Ivette didn’t like the idea, either. She might not like Dinah, and they might not have the same goals, but they’d been running this facility and overseeing this research for years. If they followed the required elimination protocol, they’d lose everything.
“Do we think Tassinari would return here so soon?” Yes, he’d return, but — if he was as smart as all information they’d gathered suggested — he wouldn’t rush back. Besides, he was the only lead Ivette had ever gotten in identifying the dugga, and she was damned if she was going to waste her time following protocol and let him slip away. Dinah might want to research the unnatural magic and the degrees of insanity developed by those forced to have a dragon soul invade their body, but Ivette wanted every dragon dead, and she was starting with those who reveled in murdering humans with a naturally born magical ability.
Dinah’s eyes narrowed. “Protocol clearly states if the facility is compromised, everything must be destroyed.”
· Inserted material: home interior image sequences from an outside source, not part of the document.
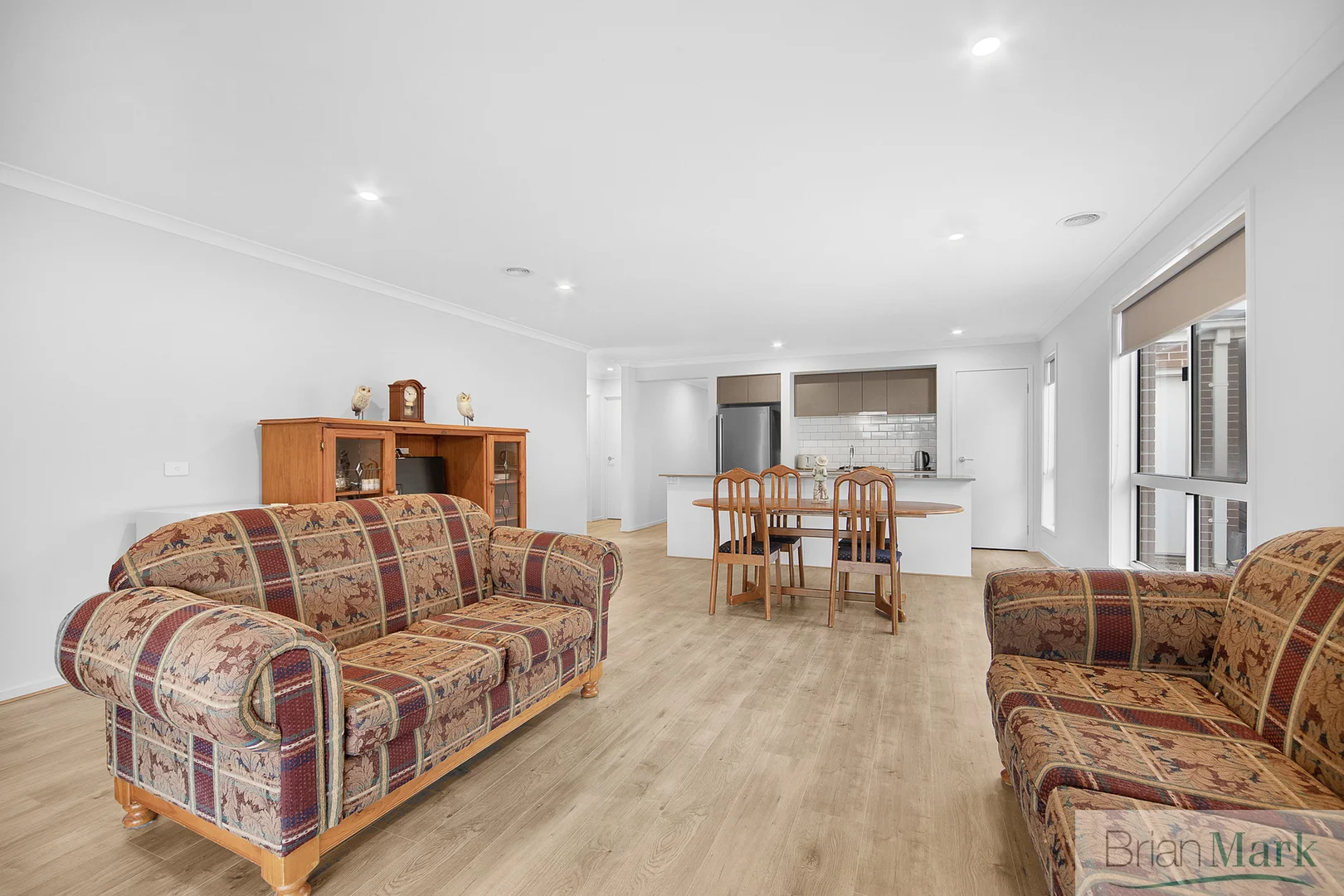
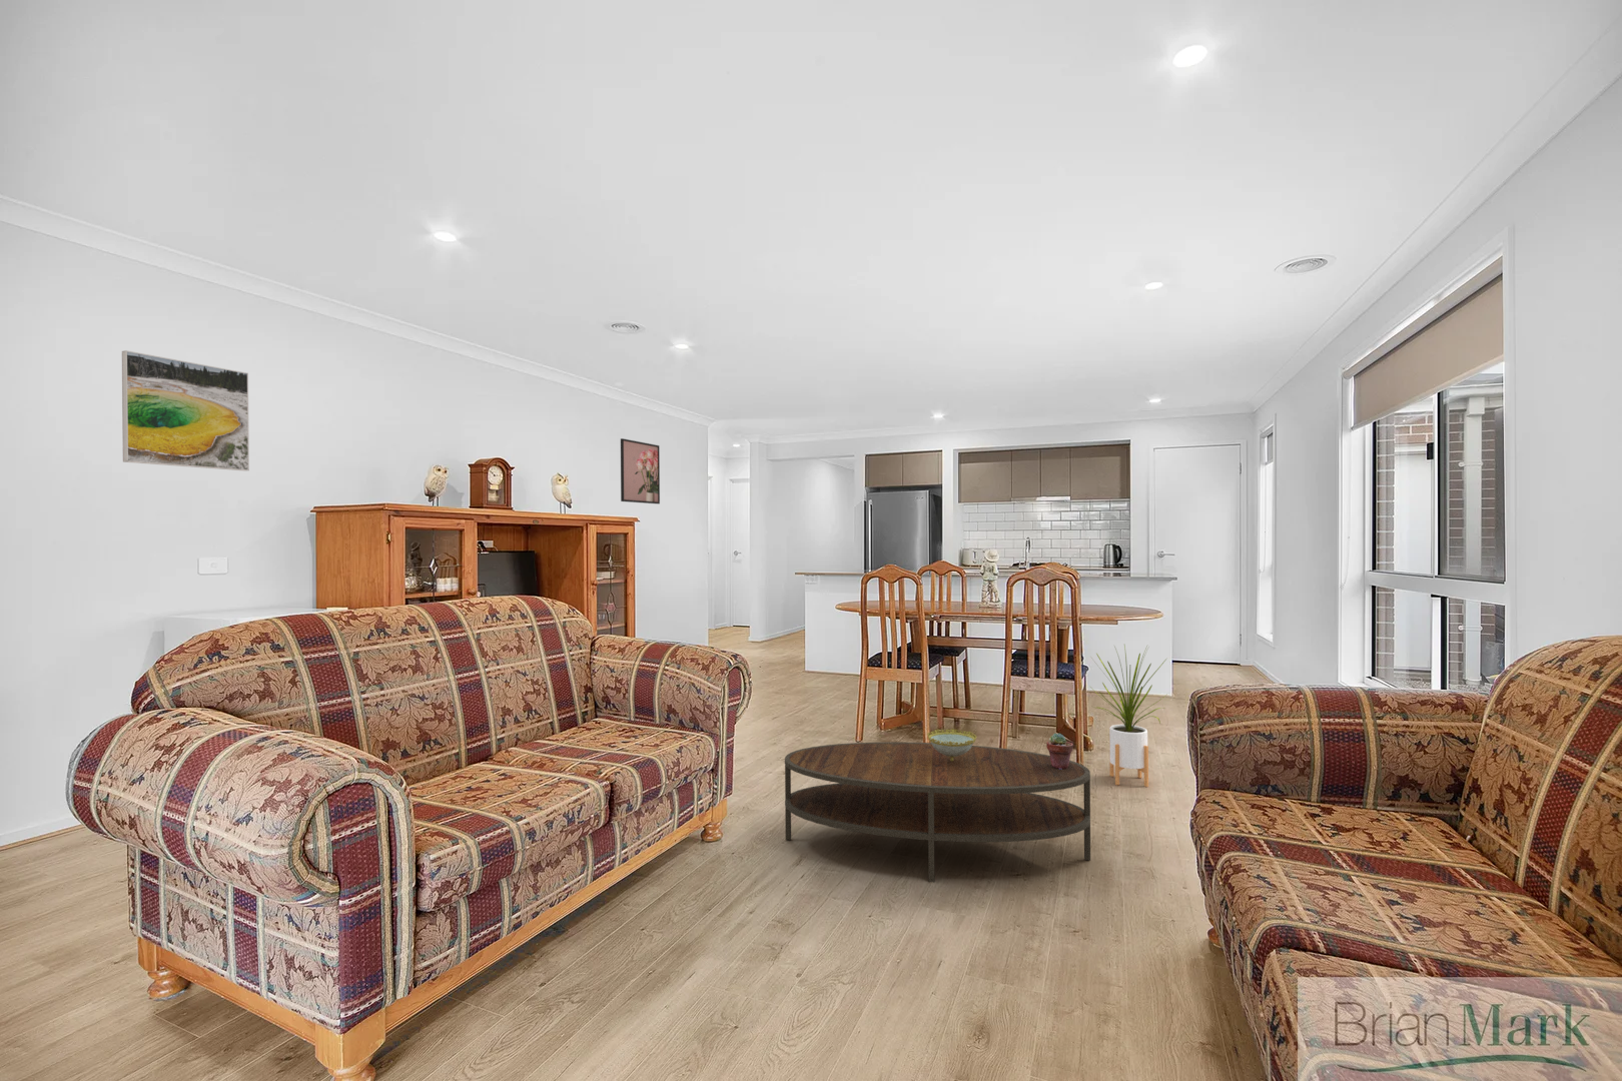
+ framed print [620,438,661,504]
+ house plant [1089,644,1168,788]
+ coffee table [784,741,1091,883]
+ decorative bowl [926,728,978,761]
+ potted succulent [1045,732,1074,770]
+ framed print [121,350,250,472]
“I know what the protocol is. I’m in charge of security.” Ivette gripped the back of her desk chair. “I also know your life’s work is in this facility. We have a secondary location…” A location Tassinari didn’t know about. If they moved, she might not be able to justify keeping a full security force here for when the dragon returned — and he, or someone else just as significant, would return to find out what was going on here — but if she slowed the transfer down, she could have at least a partial force.
“I could arrange to have the servers and the most important experiments moved while the suppression magic on the new cells is activated,” Dinah said.
“We could turn the elimination priority list into a moving priority list. The most sensitive information first. If Tassinari or anyone else shows up, we can always switch to the elimination protocol.”